Eine affektive Instabilität, aber insbesondere die Symptome von Trauma-Folgestörungen wie dissoziative Störungen, Wiedererleben in Form von Intrusionen, Flashbacks, Albträume, Vermeiden/emotionale Taubheit als auch ein vegetatives Hyperarousal und damit einhergehende Reizbarkeit, Wutausbrüche und Konzentrationsprobleme sowie dysfunkionale Coping-Strategien wie Alkohol- und Cannabisabusus machen eine aufarbeitende Trauma-therapeutische Behandlung oft nicht möglich.
Vor der Exposition muss dabei immer und unbedingt auch eine Stabilisierung stattfinden.
Für eine spezifische expositionsbasierte Arbeit ist eine vorausgehende, ausführliche spezifische Diagnostik zu Traumatisierung und Trauma-Folgestörungen (CATS, IBS-KJ, KIDDIE-SADS) unerlässlich, denn nicht jedes Kind oder jeder Jugendliche, das oder der eine Traumatisierung erfahren hat, entwickelt auch eine Trauma-Folgestörung.
Weitere Voraussetzungen für eine traumatherapeutische Behandlung sind grundlegend die Wiedererlangung und Kontrolle über Bereiche wie Umgang mit Suizidalität, Selbstverletzungen und Dissoziationen. Ein Ziel besteht in der Verbesserung der Lebensqualität.
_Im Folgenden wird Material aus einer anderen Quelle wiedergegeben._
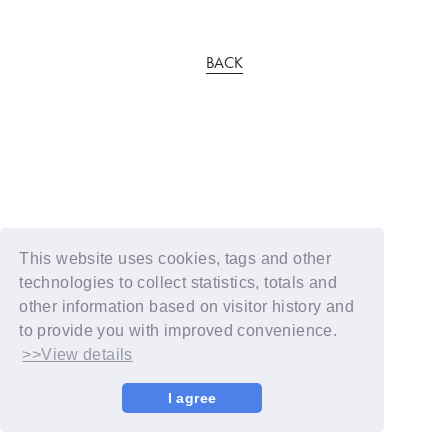
BACK
This website uses cookies, tags and other
technologies to collect statistics, totals and
other information based on visitor history and
to provide you with improved convenience.
>>View details
I agree
© YOSHIMOTO KOGYO / Fanplus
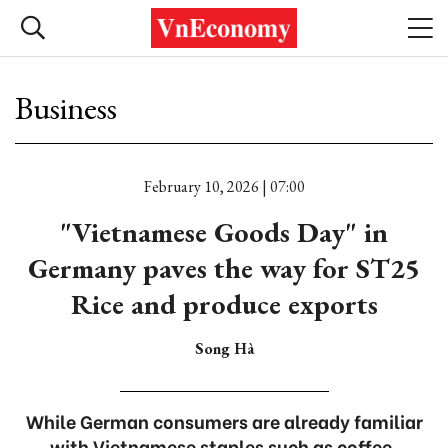
Business
February 10, 2026 | 07:00
"Vietnamese Goods Day" in
Germany paves the way for ST25
Rice and produce exports
Song Hà
While German consumers are already familiar
with Vietnamese staples such as coffee,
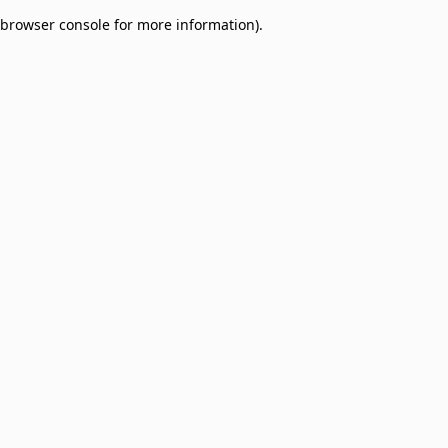
browser console for more information)
.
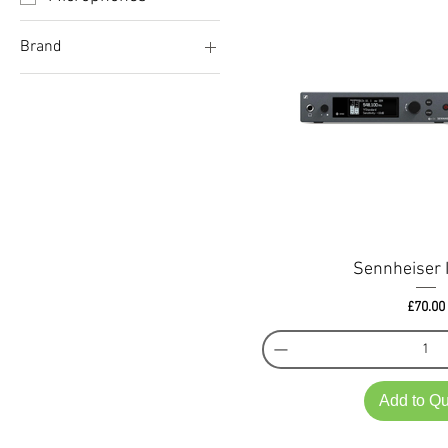
Brand
Sennheiser
Sennheiser 
Price
£70.00
Add to Q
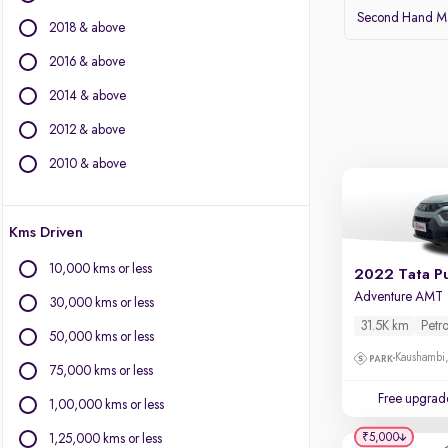
BMW
Second Hand Mar
2018 & above
BYD
Chevrolet
2016 & above
Citroen
2014 & above
Fiat
2012 & above
Force Motors
Isuzu
2010 & above
Jaguar
Jeep
Kms Driven
Land Rover
Lexus
10,000 kms or less
2022 Tata P
Mercedes-Benz
Adventure AMT
30,000 kms or less
Mini
31.5K km
Petro
Mitsubishi
50,000 kms or less
Porsche
Kaushambi
75,000 kms or less
Volvo
Free upgrad
1,00,000 kms or less
₹5,000
1,25,000 kms or less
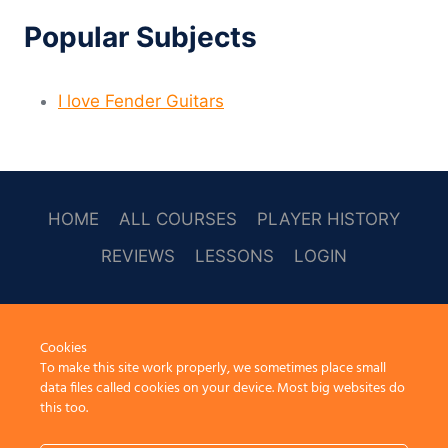
Popular Subjects
I love Fender Guitars
HOME
ALL COURSES
PLAYER HISTORY
REVIEWS
LESSONS
LOGIN
SOCAL
Cookies
To make this site work properly, we sometimes place small
data files called cookies on your device. Most big websites do
this too.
Therapeuten sollten in einem trauma-therapeutischen Verfahren gut ausgebildet sein und über entsprechende Erfahrung verfügen.
Dieses Buch beschreibt daher auch Elemente der »Traumafokussierten kognitiven Verhaltenstherapie« (Cohen et al. 2006, deutsche Übersetzung Goldbeck 2009) und der »Narrative Exposure Therapy« (Schauer et al. 2005) und EMDR (Shapiro 1999/2014) und als möglichen Ausblick auch im Adoleszentenbereich das Konzept der DBT-PTBS Behandlung (Bohus 2013, Steil et al. 2015).
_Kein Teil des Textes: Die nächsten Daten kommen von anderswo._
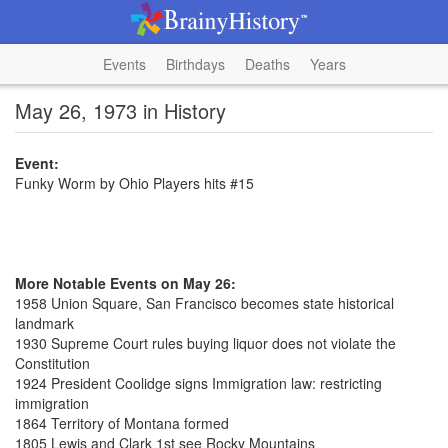
Events
Birthdays
Deaths
Years
May 26, 1973 in History
Event:
Funky Worm by Ohio Players hits #15
More Notable Events on May 26:
1958 Union Square, San Francisco becomes state historical
landmark
1930 Supreme Court rules buying liquor does not violate the
Constitution
1924 President Coolidge signs Immigration law: restricting
immigration
1864 Territory of Montana formed
1805 Lewis and Clark 1st see Rocky Mountains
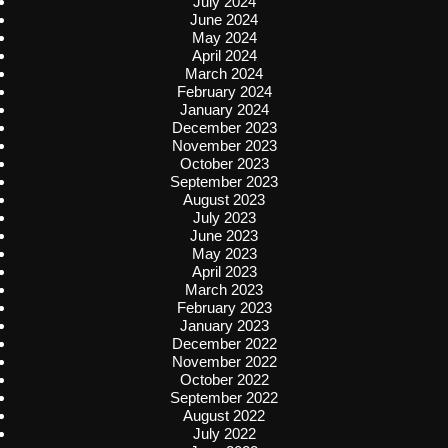
July 2024
June 2024
May 2024
April 2024
March 2024
February 2024
January 2024
December 2023
November 2023
October 2023
September 2023
August 2023
July 2023
June 2023
May 2023
April 2023
March 2023
February 2023
January 2023
December 2022
November 2022
October 2022
September 2022
August 2022
July 2022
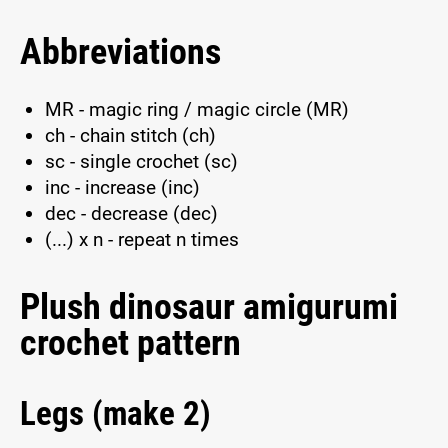
Abbreviations
MR - magic ring / magic circle (MR)
ch - chain stitch (ch)
sc - single crochet (sc)
inc - increase (inc)
dec - decrease (dec)
(...) x n - repeat n times
Plush dinosaur amigurumi
crochet pattern
Legs (make 2)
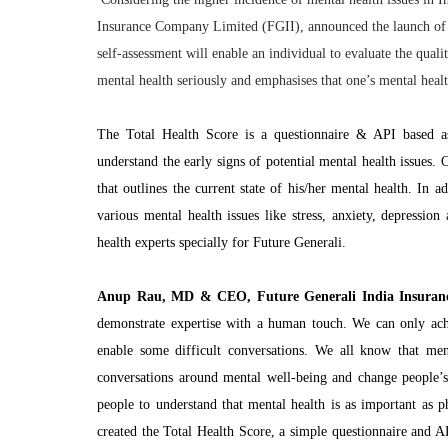
Insurance Company Limited (FGII), announced the launch of a
self-assessment will enable an individual to evaluate the qual
mental health seriously and emphasises that one’s mental health
The Total Health Score is a questionnaire & API based ass
understand the early signs of potential mental health issues. 
that outlines the current state of his/her mental health. In 
various mental health issues like stress, anxiety, depressio
health experts specially for Future Generali.
Anup Rau, MD & CEO, Future Generali India Insuranc
demonstrate expertise with a human touch. We can only achi
enable some difficult conversations. We all know that men
conversations around mental well-being and change people’s 
people to understand that mental health is as important as 
created the Total Health Score, a simple questionnaire and AP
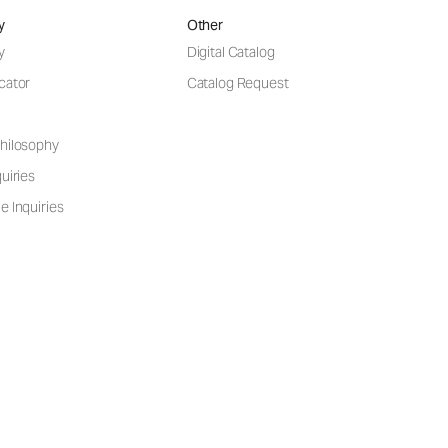
y
Other
y
Digital Catalog
cator
Catalog Request
hilosophy
uiries
e Inquiries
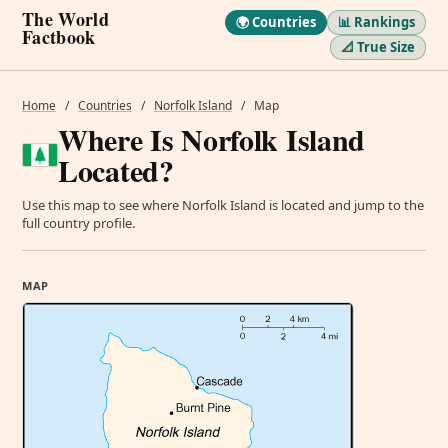
The World
🌍 Countries
📊 Rankings
Factbook
📐 True Size
Home
/
Countries
/
Norfolk Island
/
Map
Where Is Norfolk Island
Located?
Use this map to see where Norfolk Island is located and jump to the
full country profile.
MAP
Einen besonderen Schwerpunkt des Buches bildet die Darstellung von START, das kulturintegrative, niedrigschwellige Erststabilisierungskonzept für Kinder und Jugendliche zur Arousalregulation und Bewältigung von Hochstressphasen. Die Intervention fokussiert im zweiten Schritt auf die Stärkung der Selbstwirksamkeit und Resilienzförderung.
Grundlagen und Basiswissen zum Thema Trauma, Stress und Behandlungsstrategien, sowie die besondere Situation von Kindern und Jugendlichen mit Fluchterfahrungen werden dem interessierten Laien und Fachmann in diesem Band im vermittelt. Besonders für die Anwendung des START-Programms wird eine fundierte Wissensbasis zugrunde gelegt.
Die Aktualität und Brisanz der Situation wird deutlich durch den Abschnitt über die psychosoziale und emotionale Situation von Flüchtlingskindern. Die Vorstellung des von den Autorinnen selbstentwickelten Stabilisierungsprogramm START, das für alle belasteten Kinder und Jugendlichen interkulturell und integrativ einsetzbar ist, sollte den Leser ermutigen, seine eigenen Schritte damit zu wagen.2
Neben den Grundlagen zu Trauma- und Stressfolgen und der Vorstellung des START-Programms werden in diesem Buch exemplarisch evidenzbasierte Therapiemethoden vorgestellt. Anhand von Fallbeispielen werden die einzelnen Themenschwerpunkte plastisch präsentiert.
Die...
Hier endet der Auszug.